Saat mereka masih menikmati makanan mereka, seorang Wanita datang menghampiri meja keluarga Stevano.
"Selamat malam, Nyonya dan Tuan Stevano," sapa Wanita itu, membuat mereka menatap penuh tanya siapa wanita itu berbeda dengan Brian yang menatapnya jengah.
"Malam. Anda siapa?" tanya Pricilia dengan tatapan sedikit tak suka karena pakaian yang dikenakan wanita itu cukup terbuka.
"Ahh ... perkenalkan saya Laura Quensha Agra, kekasih Brian." Laura memperkenalkan dirinya, membuat Pricilia menatap Brian penuh tanya. Namun, Brian mengelengkan kepalanya tanda mengelak.
Brian menatap tajam kearah Laura, "kekasih? Sejak kapan? Kita tidak punya hubungan apapun!" Brian berucap dingin pada Laura.
Jevan dan Pricilia saling tatap, "Bri, maafkan aku. Aku tidak mau putus darimu." Laura memohon pada Brian sambil memegang lengan Brian.
"Son, jika kau ada masalah selesaikan baik-baik. Jangan lari dalam masalah," pesan Jevan, Brian hanya menganggukan kepalanya.
"Ayok kita bicara!" ajak Brian lalu berdiri meninggalkan meja makan.
"Ikutlah dengannya," perintah Jevan. Laura mengikuti Brian dari belakang, mereka berdua berjalan menuju taman samping Restoran.
"Aku sudah katakan kau dan aku sudah tidak ada hubungan apapun. Kau hanya wanita yang kesekian yang aku pacari. Tidak ada hubungan yang spesial diantara kita!" bentak Brian pada Laura.
"Tapi aku mencintaimu, Bri." Laura ingin memegang lengan Brian namun di sentak oleh Brian.
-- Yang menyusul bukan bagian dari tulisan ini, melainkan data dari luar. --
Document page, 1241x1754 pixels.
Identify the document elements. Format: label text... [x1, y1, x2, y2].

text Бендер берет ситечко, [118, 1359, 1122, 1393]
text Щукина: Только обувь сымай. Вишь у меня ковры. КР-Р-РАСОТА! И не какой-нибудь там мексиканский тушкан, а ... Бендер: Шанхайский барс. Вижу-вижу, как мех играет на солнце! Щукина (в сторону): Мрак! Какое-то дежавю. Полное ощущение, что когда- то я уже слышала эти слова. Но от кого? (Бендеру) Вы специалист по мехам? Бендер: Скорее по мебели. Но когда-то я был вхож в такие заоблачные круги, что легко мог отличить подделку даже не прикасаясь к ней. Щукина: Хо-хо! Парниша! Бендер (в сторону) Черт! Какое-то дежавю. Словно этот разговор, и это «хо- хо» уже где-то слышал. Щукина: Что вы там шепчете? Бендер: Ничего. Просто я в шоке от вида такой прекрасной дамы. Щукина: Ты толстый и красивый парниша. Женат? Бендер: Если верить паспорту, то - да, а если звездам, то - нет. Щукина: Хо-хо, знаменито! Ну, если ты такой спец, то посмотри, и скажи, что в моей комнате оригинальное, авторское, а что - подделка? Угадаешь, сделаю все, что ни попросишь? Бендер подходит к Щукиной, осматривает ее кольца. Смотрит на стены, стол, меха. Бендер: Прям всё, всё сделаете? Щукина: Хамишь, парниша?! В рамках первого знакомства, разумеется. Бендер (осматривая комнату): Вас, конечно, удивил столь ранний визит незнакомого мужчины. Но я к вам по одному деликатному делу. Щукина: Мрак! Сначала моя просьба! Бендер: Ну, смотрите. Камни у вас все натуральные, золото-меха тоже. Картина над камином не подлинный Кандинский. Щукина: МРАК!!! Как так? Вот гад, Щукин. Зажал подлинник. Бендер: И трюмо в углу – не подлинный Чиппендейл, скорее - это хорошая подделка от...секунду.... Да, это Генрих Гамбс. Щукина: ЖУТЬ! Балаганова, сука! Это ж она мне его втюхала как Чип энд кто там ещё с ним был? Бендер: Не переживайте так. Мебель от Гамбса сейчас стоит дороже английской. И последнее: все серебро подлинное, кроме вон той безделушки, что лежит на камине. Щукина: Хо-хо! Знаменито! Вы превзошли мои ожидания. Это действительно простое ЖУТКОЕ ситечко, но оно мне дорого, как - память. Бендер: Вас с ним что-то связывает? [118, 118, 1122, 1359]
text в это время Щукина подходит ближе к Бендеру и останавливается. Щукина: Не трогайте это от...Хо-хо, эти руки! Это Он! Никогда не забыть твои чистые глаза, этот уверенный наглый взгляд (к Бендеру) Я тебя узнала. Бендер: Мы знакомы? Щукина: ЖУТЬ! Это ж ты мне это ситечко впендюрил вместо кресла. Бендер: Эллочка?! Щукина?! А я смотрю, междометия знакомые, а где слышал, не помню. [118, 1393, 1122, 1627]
"Kau pikir aku tidak tau? Kau hanya memanfaatkan diriku saja agar kau terlihat populer?" Brian sudah tahu semuanya, siapa yang tidak ingin menjadi kekasihnya apalagi dengan status Brian sang pewaris ST corp.
"Maksudmu?" Laura menatap sendu ke arah Brian, namun Brian nampak acuh.
"Sudahlah aku tidak mau ada urusan denganmu, dan ingat jangan mendekati ku lagi. Jika kau tidak ingin mendapat masalah!" Ancam Brian dan pergi meninggalkan Laura yang terdiam. Setelah kepergian Brian, Laura tertawa mengejek sambil menghapus jejak air mata palsunya.
"Kau mengancamku? Cih! Kau lihat saja akibat dari perbuatanmu ini Brian Stevano," ucap Laura sinis, lalu pergi dari sana.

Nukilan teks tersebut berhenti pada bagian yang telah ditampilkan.